5) Urinary tract infections : a urinary tract infection is perhaps preventing your baby from controlling the expulsion of urine. Burning and pain may occur. In this case, consult your doctor immediately.
6) Sleep apnea : sometimes enuresis is a signal of sleep apnea, a condition in which the baby’s breathing stops during sleep. Beware of symptoms such as adenoids, swollen tonsils, sore throat and excessive tiredness during the day.
7) Diabetes : for a child who has never had this problem, the appearance of nocturnal enuresis could be one of the first signs of diabetes.
8) Weight loss : another signal to take into consideration for diabetes-related bedwetting is weight loss along with an increase in thirst and a lack of appetite.
9) Chronic constipation : chronic constipation can affect the muscles that control the elimination of urine and play a role in nocturnal enuresis.
10) Anatomical problems : an anatomical problem of the urinary tract or nervous system could determine the appearance of enuresis; however, this is a cause considered rare.
How to intervene and help children
Usually nocturnal enuresis before the age of 7 is not considered worrying. At this age, children are still still developing their bladder control skills. If the problem continues beyond the age of 7 , experts suggest treating it with a lot of patience and understanding.
Consult your pediatrician if the child is still peeing in bed after 7 years of age, if he starts to pee in bed again after a period in which the problem has no longer occurred and if nocturnal enuresis is accompanied by pain, burning unusual thirst or traces of blood in the urine. The visit to the pediatrician is used to understand if enuresis can hide something more serious, such as a urinary infection or diseases such as diabetes, of which it can be a symptom.
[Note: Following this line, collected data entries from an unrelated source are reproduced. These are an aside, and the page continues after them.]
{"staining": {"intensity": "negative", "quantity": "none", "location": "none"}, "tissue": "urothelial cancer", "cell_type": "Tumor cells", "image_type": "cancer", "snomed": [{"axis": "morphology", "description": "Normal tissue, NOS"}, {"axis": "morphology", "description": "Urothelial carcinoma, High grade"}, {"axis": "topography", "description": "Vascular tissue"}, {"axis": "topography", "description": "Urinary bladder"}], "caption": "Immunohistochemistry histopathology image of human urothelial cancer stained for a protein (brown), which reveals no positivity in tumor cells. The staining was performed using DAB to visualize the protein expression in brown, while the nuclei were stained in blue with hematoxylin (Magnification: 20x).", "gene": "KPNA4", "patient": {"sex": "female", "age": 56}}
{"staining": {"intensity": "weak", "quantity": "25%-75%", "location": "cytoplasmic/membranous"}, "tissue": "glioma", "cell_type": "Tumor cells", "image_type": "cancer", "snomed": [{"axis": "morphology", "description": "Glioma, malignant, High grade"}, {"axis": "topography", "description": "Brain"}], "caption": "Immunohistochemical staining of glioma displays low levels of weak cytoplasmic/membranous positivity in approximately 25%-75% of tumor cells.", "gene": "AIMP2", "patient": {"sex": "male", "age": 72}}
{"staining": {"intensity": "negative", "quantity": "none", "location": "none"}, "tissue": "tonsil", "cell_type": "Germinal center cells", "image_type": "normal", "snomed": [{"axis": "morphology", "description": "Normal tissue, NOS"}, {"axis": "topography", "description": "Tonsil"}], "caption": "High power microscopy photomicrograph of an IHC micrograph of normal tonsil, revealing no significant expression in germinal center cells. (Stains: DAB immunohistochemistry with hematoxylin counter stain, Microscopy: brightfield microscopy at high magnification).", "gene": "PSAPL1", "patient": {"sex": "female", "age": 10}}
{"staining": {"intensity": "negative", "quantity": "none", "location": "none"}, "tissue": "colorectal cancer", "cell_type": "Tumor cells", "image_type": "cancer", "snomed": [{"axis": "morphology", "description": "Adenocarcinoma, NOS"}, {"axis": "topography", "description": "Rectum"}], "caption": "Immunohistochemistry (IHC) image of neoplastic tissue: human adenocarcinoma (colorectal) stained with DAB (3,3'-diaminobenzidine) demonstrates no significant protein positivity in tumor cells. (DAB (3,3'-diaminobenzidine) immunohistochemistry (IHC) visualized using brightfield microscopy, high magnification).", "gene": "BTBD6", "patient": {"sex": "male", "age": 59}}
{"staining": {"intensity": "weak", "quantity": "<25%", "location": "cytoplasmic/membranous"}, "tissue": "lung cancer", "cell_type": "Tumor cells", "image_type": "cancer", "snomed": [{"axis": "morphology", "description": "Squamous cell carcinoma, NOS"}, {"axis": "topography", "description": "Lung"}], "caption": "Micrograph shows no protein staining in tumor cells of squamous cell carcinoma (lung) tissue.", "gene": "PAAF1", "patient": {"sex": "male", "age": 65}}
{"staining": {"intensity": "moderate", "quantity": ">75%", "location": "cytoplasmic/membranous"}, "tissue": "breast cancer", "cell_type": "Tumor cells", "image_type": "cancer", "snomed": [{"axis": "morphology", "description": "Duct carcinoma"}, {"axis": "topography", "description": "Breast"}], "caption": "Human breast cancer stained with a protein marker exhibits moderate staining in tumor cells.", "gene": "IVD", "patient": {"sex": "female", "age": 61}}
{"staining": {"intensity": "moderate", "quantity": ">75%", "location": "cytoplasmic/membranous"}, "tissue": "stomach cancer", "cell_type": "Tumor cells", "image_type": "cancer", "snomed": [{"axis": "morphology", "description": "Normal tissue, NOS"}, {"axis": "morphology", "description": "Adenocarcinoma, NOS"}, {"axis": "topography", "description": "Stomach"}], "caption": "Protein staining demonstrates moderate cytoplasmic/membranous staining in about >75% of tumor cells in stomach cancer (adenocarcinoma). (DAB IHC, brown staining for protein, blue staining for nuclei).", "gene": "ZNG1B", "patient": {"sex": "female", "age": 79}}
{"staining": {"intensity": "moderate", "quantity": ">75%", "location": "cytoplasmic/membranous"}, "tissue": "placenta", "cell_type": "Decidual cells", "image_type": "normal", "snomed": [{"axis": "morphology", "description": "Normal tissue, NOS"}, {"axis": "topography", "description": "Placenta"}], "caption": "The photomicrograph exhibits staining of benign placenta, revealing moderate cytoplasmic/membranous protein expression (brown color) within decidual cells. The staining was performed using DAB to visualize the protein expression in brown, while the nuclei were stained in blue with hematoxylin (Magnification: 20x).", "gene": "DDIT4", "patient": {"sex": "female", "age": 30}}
The recommendation to parents is not to scold children when they pee in bed and not to humiliate them, especially in front of other people. In fact, nocturnal enuresis, as already mentioned, is not a voluntary phenomenon. It happens without the child realizing it.
If you find that nocturnal enuresis can be caused by a stressful situation , try to understand if the problems facing your child can be solved and stay close to them. To make nocturnal enuresis less difficult to manage, older children may find it useful to wear absorbent panties. However, evaluate all the interventions to be put into practice in this case with your pediatrician.